Would you like to take your kids to Disneyland, but you’re worried about how much it will cost your family? That’s OK, the government can give you back some of the tax money you paid to keep your town’s public parks open and subsidize your trip. You don’t use those local parks much anyways, and you could argue you’d personally get more out of the Disney trip.

Or, instead of paying for the parks with your tax money, take it to help purchase a gym membership or in-home exercise equipment — maybe even a backyard swing set. Instead of paying for public libraries, your tax funds could be used to purchase the books you want to read.

These ideas, of course, should read as extremely unserious. As much as we may like to pay lower taxes or have the public subsidize our vacations and lifestyle habits, most would agree a family trip to Disneyland or these other expenses would be an egregious use of money intended to improve our communities.

But these exact ideas are being increasingly touted by state leaders as part of the argument used by those supporting vouchers or even tax credits to provide public funds to allow students to attend private schools.

They argue that the tax dollars intended to boost public school should instead be spent by the parents of the students and not the government. After all, it’s their money. The parents of students should be able to use those funds to educate their children anyway they see fit.

To go a step further, the “school choice supporters,” as they call themselves, also contend that there should be no accountability for the schools or other entities receiving those education dollars. Trust in the parents is apparently the only accountability that the government needs.

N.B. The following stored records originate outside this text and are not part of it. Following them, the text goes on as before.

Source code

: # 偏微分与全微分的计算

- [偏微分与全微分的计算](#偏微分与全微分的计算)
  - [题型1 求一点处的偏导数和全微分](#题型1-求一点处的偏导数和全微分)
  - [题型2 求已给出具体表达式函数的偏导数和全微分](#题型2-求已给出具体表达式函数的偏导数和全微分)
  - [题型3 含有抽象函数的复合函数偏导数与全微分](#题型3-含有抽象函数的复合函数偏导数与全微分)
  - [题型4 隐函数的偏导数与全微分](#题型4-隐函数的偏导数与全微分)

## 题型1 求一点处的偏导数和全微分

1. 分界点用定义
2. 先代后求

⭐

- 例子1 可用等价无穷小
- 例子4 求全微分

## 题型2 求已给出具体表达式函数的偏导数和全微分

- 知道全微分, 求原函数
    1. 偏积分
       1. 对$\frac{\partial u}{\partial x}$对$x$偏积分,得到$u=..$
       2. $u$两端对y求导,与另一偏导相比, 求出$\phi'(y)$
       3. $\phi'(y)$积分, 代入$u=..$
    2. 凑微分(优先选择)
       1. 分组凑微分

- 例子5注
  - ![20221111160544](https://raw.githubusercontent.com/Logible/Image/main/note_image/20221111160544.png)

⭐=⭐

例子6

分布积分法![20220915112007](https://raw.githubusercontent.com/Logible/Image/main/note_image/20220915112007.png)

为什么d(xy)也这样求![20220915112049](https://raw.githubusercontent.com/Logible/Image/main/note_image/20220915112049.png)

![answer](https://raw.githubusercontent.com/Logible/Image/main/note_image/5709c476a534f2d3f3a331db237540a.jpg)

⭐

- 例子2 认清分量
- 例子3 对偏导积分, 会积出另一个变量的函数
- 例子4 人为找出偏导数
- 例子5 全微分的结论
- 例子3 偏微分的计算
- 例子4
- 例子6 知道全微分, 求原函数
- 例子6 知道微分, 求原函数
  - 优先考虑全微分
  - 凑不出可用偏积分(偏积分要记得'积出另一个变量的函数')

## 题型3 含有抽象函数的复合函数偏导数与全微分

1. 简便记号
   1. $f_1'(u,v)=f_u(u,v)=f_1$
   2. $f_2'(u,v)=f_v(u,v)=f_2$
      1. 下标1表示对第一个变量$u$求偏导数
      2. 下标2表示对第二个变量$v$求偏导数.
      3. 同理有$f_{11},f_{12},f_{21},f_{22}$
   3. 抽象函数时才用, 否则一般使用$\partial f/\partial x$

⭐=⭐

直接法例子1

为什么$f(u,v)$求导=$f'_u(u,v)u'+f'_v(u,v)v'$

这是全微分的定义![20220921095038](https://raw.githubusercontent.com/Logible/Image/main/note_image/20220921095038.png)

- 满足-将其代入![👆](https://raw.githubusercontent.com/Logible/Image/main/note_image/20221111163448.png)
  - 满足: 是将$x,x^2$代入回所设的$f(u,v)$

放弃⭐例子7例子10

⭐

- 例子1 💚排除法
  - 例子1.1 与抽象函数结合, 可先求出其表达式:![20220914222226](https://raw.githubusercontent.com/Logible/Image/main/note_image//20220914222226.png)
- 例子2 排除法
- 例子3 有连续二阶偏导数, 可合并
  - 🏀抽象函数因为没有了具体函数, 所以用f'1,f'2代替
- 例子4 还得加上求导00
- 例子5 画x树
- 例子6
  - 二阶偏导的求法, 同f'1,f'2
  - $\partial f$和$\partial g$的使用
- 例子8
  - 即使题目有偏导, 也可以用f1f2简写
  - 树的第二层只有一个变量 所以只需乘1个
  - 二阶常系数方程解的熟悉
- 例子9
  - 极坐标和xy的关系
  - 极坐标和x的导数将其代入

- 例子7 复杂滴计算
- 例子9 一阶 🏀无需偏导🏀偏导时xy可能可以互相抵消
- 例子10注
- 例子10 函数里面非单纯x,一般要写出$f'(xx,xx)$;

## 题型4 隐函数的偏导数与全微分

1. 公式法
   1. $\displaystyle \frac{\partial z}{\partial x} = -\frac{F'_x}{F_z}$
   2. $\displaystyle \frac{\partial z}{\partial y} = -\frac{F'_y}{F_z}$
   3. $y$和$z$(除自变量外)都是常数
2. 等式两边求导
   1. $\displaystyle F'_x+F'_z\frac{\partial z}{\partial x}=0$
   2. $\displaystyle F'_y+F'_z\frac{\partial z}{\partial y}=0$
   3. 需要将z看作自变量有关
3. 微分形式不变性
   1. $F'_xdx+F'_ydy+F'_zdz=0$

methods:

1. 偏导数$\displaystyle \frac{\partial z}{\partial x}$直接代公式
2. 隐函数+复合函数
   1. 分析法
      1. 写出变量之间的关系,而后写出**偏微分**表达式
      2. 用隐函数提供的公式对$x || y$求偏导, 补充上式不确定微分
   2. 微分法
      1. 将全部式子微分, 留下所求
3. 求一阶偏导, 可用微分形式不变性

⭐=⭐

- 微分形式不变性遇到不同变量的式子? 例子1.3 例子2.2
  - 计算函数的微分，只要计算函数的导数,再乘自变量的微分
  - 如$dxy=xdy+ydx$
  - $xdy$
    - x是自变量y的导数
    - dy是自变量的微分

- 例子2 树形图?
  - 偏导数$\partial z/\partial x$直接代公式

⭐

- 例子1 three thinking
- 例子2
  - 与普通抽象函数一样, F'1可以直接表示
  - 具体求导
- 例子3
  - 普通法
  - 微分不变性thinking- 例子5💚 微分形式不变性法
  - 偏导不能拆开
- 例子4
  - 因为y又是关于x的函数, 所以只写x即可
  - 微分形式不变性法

Never mind the wild possible scenarios that could play out. Let’s say parents get mad because their child’s grades are slipping. The parents with a voucher to a private school tell the administrators they are transferring little Johnnie unless little Johnnie makes certain grades. The easy solution for the school administrators could be to give little Johnnie that grade demanded by the parents so that the school can continue to collect the public education dollars.

This “parents know best” argument neglects the important fact that there are many taxpayers who are paying to support the public schools who have no children. Taking this argument to the extreme: perhaps people who do not have school-age children should be able to keep their funds rather than funding schools where they have no personal connection.

That counter argument, of course, is also ridiculous and ignores the premise that was established at our nation’s founding. Americans don’t pay taxes for individual purposes. They pay taxes for the common or societal good.

The primary goal of taxes is to ensure a better school system not just for one student, but for the general public.

The goal of taxes is not to provide a good park in your neighborhood or a smoothly paved road in front of your own house — though that does seem to be the goal of some Mississippi lawmakers recently — but to provide good, safe public spaces and an adequate transportation system for all of us.

Granted, those goals are not always achieved, especially in many communities across Mississippi. But if there is no tax money to pay for public schools, public parks, public libraries, public law enforcement, we all suffer. Better public schools in particular can only build a better community, a better economy and a better state.

People want to live in areas where there are good schools, good parks, good libraries, good transportation systems and other public services.

If we pull tax revenue out of the coffers they were intended to support, what are we left with? It’s worth considering what our public school system — and our communities in the present and future — would look like with even fewer public resources.